NPR’s Planet Money ran an interesting podcast in mid-January of this year. I recommend you take the time to listen to it.

The show discussed the idea that there are problems in the way that we do science — in this case that our continual reliance on hypothesis testing (or statistical significance) is leading to many scientifically spurious results. As a Bayesian, that comes as no surprise. One section of the show, however, piqued my pedagogical curiosity:

STEVE LINDSAY: OK. Let’s start now. We test 20 people and say, well, it’s not quite significant, but it’s looking promising. Let’s test another 12 people. And the notion was, of course, you’re just moving towards truth. You test more people. You’re moving towards truth. But in fact – and I just didn’t really understand this properly – if you do that, you increase the likelihood that you will get a, quote, “significant effect” by chance alone.

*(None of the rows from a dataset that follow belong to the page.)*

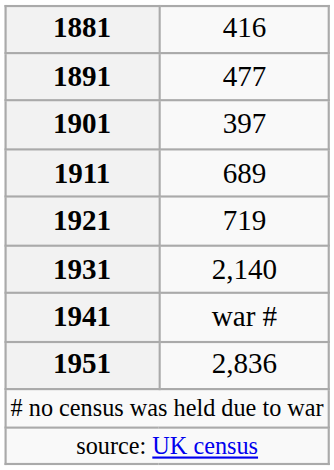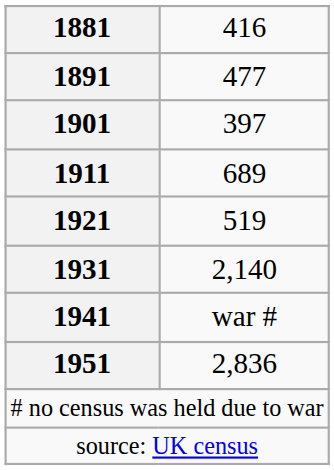1921 | column 2: 719 -> 519
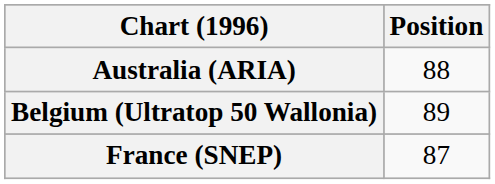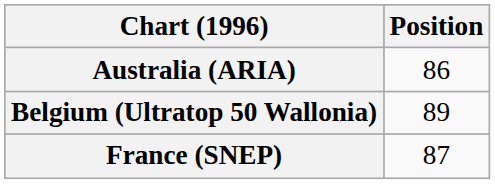Australia (ARIA) | Position: 88 -> 86
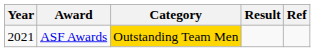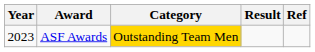ASF Awards | Year: 2021 -> 2023
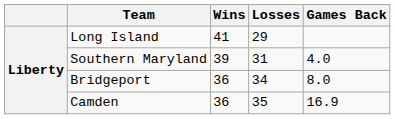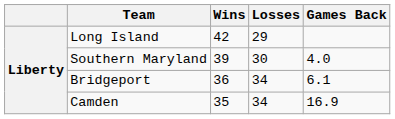Long Island | Wins: 41 -> 42
Southern Maryland | Losses: 31 -> 30
Bridgeport | Games Back: 8.0 -> 6.1
Camden | Wins: 36 -> 35
Camden | Losses: 35 -> 34
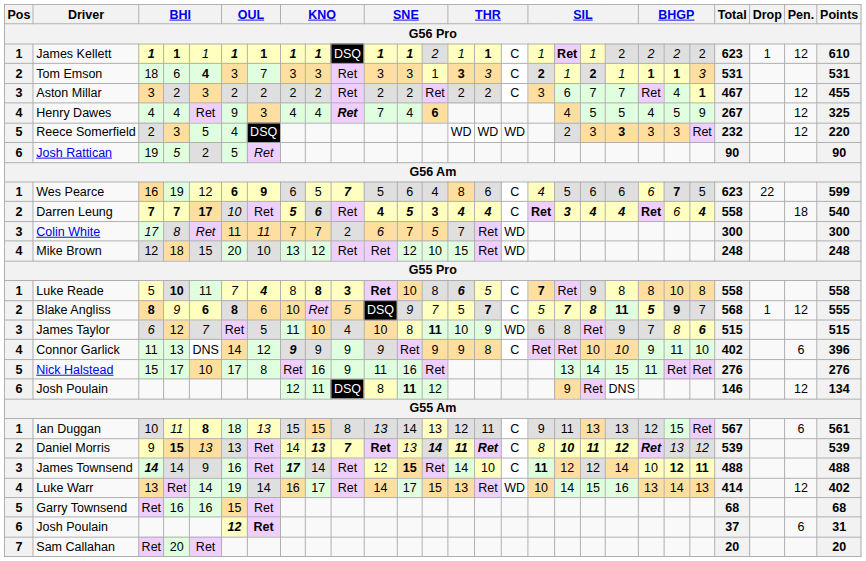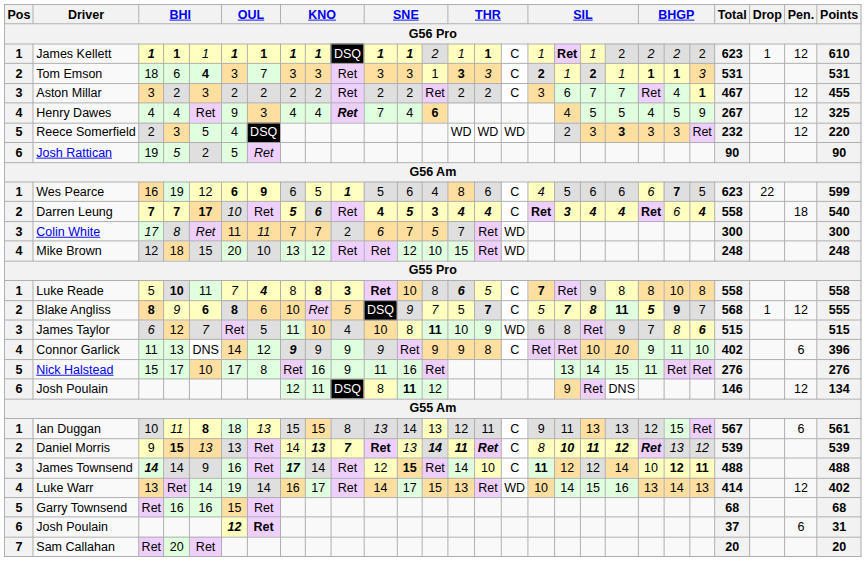Wes Pearce | column 10: 7 -> 1
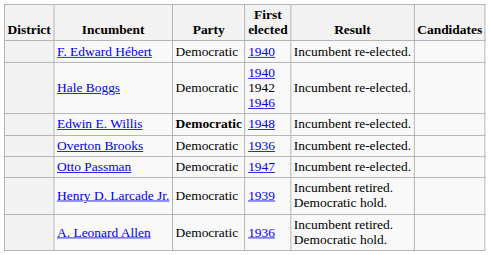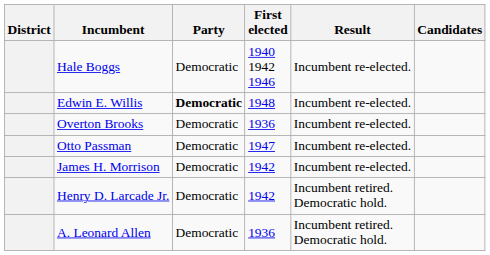- row: F. Edward Hébert | Democratic | 1940 | Incumbent re-elected.
+ row: James H. Morrison | Democratic | 1942 | Incumbent re-elected.
Henry D. Larcade Jr. | First elected: 1939 -> 1942
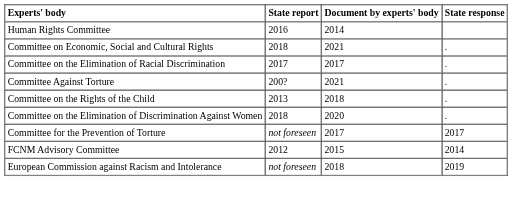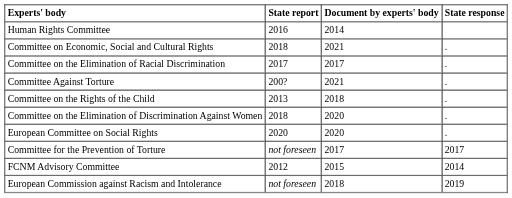+ row: European Committee on Social Rights | 2020 | 2020 | .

KESTENBAUM: There are lots of ways you can trick yourself like this, just subtle ways you change the rules in the middle of an experiment.

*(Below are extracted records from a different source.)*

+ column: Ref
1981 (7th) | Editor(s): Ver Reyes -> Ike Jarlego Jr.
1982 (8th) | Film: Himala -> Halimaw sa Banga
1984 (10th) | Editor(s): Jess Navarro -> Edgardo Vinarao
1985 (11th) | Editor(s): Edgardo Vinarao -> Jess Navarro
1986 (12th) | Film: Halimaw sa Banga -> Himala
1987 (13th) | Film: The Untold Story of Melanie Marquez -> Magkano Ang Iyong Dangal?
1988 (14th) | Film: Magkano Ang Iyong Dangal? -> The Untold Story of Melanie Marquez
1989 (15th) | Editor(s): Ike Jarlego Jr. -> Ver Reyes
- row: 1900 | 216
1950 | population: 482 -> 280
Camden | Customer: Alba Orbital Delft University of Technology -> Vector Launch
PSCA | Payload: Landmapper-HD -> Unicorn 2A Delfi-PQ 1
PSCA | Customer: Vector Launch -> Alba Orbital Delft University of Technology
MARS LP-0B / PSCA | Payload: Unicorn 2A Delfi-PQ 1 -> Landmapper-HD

You can think about situations like this in terms of coin tossing. If we conduct a single experiment where there are only two possible outcomes, let us say “success” and “failure”, and if there is genuinely nothing affecting the outcomes, then any “success” we observe will be due to random chance alone. If we have a hypothetical fair coin — I say hypothetical because physical processes can make coin tossing anything but fair — we say the probability of a head coming up on a coin toss is equal to the probability of a tail coming up and therefore must be 1/2 = 0.5. The podcast describes the following experiment:

KESTENBAUM: In one experiment, he says, people were told to stare at this computer screen, and they were told that an image was going to appear on either the right site or the left side. And they were asked to guess which side. Like, look into the future. Which side do you think the image is going to appear on?

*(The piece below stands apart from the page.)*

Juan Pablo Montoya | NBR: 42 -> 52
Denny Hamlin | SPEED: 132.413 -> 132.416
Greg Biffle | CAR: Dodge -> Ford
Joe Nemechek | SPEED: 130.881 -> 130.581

If we do not believe in the ability of people to predict the future, then we think the experimental subjects should have an equal chance of getting the right answer or the wrong answer.

The binomial distribution allows us to answer questions about multiple trials. For example, “If I toss the coin 10 times, then what is the probability I get heads more than seven times?”, or, “If the subject does the prognostication experiment described 50 times (and has no prognostic ability), what is the chance she gets the right answer more than 30 times?”

When we teach students about the binomial distribution we tell them that the number of trials (coin tosses) must be fixed before the experiment is conducted, otherwise the theory does not apply. However, if you take the example from Steve Lindsay, “..I did 20 experiments, how about I add 12 more,” then it can be hard to see what is wrong in doing so. I think the counterintuitive nature of this relates to general misunderstanding of conditional probability. When we encounter a problem like this, our response is “Well I can’t see the difference between 10 out of 20, versus 16 out of 32.” What we are missing here is that the results of the first 20 experiments **are already known**. That is, there is no longer any probability attached to the outcomes of these experiments. What we need to calculate is the probability of a certain number of successes, say *x* given that we have already observed *y* successes.

Let us take the numbers given by Professor Lindsay of 20 experiments followed a further 12. Further to this we are going to describe “almost significant” in 20 experiments as 12, 13, or 14 successes, and “significant” as 23 or more successes out of 32. I have chosen these numbers because (if we believe in hypothesis testing) we would observe 15 or more “heads” out of 20 tosses of a fair coin fewer than 21 times in 1,000 (on average). That is, observing 15 or more heads in 20 coin tosses is fairly unlikely *if the coin is fair*. Similarly, we would observe 23 or more heads out of 32 coin tosses about 10 times in 1,000 (on average).

So if we have 12 successes in the first 20 experiments, we need another 11 or 12 successes in the second set of experiments to reach or exceed our threshold of 23. This is fairly unlikely. If successes happen by random chance alone, then we will get 11 or 12 with probability 0.0032 (about 3 times in 1,000). If we have 13 successes in the first 20 experiments, then we need 10 or more successes in our second set to reach or exceed our threshold. This will happen by random chance alone with probability 0.019 (about 19 times in 1,000). Although it is an additively huge difference, 0.01 vs 0.019, the probability of exceeding our threshold has almost doubled. And it gets worse. If we had 14 successes, then the probability “jumps” to 0.073 — over seven times higher. It is tempting to think that this occurs because the second set of trials is smaller than the first. However, the phenomenon exists then as well.

The issue exists because the probability distribution for all of the results of experiments considered together is not the same as the probability distribution for results of the second set of experiments given we know the results of the first set of experiment. You might think about this as being like a horse race where you are allowed to make your bet after the horses have reached the half way mark — you already have some information (which might be totally spurious) but most people will bet differently, using the information they have, than they would at the start of the race.